O leitor-censor: onde vive e do que se alimenta
A
censura, segundo o dicionário, é “o exame de trabalhos artísticos ou
informativos que busca filtrar e proibir o que é inconveniente do ponto de vista
ideológico e moral”. Do ponto de vista ideológico e moral do censor, acrescento.
A
ideia fundamental da censura é calar quem discorda, geralmente para proteger os
próprios interesses. Houve um tempo em que a censura vinha em forma de
canetaço, bem descarada e escancarada; hoje, no entanto, ela veste mil máscaras,
e surge tão discretamente que você nem percebe que ela está ali. Porque agora não
é mais o governo ou o ditador que intimida e silencia. É o censor disfarçado de
leitor, que eu carinhosamente apelidei de leitor-censor.
A
internet é o seu habitat natural; é onde vive e procria, alimentando-se do mesmo
veneno que espalha. Protegido atrás da tela, é dali que garimpa quem não pensa
como ele e ataca. Também costuma andar em bando, para parecer maior e mais
forte do que de fato é.
Entretanto,
o leitor-censor geralmente não se considera um censor. Bem pelo contrário. Ele
acredita estar exercendo plenamente sua cidadania e seu direito de se expressar
com liberdade. Ele crê estar apenas “dizendo o que pensa”.
Contudo,
seus comentários são fáceis de identificar, porque são recheados de ranço e
deboche. Não raramente, questionam a inteligência e a integridade do autor, o
ofendem e o ridicularizam. Intimidam e desqualificam sua opinião. O
leitor-censor não conversa e argumenta, o que é obviamente saudável: ele avança.

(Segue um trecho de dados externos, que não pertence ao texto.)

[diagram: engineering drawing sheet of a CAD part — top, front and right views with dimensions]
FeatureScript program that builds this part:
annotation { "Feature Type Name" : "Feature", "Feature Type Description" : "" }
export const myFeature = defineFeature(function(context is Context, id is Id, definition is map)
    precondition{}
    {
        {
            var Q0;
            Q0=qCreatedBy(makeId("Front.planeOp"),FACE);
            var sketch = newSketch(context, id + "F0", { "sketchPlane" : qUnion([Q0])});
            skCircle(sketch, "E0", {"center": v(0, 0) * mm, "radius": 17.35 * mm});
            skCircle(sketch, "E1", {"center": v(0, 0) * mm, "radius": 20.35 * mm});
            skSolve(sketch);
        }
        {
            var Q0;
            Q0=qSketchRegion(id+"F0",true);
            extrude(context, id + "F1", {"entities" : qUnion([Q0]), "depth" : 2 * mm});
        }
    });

Invade teu espaço e te agride. Solta o verbo e toca o maior terror.
Seu
objetivo é calar a boca de quem pensa diferente dele. Como não pode usar do canetaço,
uma vez que não tem poder para tanto, se utiliza de palavras para ferir e coagir.
Uma tática que funciona, já que muitos preferem não mexer em alguns vespeiros e
deliberadamente se autocensuram, com medo da reação tirânica da massa. “Não vou
falar sobre isso pra não me estressar”, diz o autor encurralado. E é assim que
mais um leitor-censor cumpre sua missão com sucesso.
Eu,
enquanto escritora, tenho muito cuidado com a autocensura gerada pelo
leitor-censor. Mais de uma vez me peguei apreensiva, pensando se deveria ou não
escrever sobre determinado assunto, prevendo de antemão a ofensiva histérica
que vinha pela frente. Então me lembro que este é justamente o objetivo do
leitor-censor, e escrevo.
Mas
não escrevo para convencer, o que me livra da obrigação de rebater e discutir, desperdiçando
meu tempo, minha saúde e minha juventude. Isso, afinal, é o que o leitor-censor
quer de mim. Que eu me esgote em uma luta vã, batendo boca e me exaurindo
internet afora. Ele quer que eu acredite que não vale a pena mexer em alguns
vespeiros.
Em
tempos como este, de extremos e radicalismos, o leitor-censor desempenha um
papel fundamental para a manutenção da selvageria. Sob o falso argumento de
exercer seu direito de se expressar livremente e “dizer o que pensa”, ele
filtra e proíbe o que é inconveniente do seu ponto de vista ideológico e moral,
e te impede, via constrangimento, de se expressar livremente e dizer o que
pensa no teu próprio campinho. Ao supostamente “exercer sua cidadania”, o
leitor-censor busca calar qualquer voz que não faça eco às suas convicções.
É censura que se chama.
Porém,
a verdade é que não existem vespeiros onde não se possa mexer. O método do
leitor-censor só funciona se o autor se assustar com seus gritos virtuais – que
são somente isso, gritos virtuais. Por isso, sugiro não alimentar o
leitor-censor neste zoológico que virou nosso país. Não amplie sua voz e sua
importância, não perca seu precioso tempo, sua saúde e sua juventude, não pare
a caravana.
Porque
é mais fácil você começar a latir do que o cão que ladra aprender a dialogar.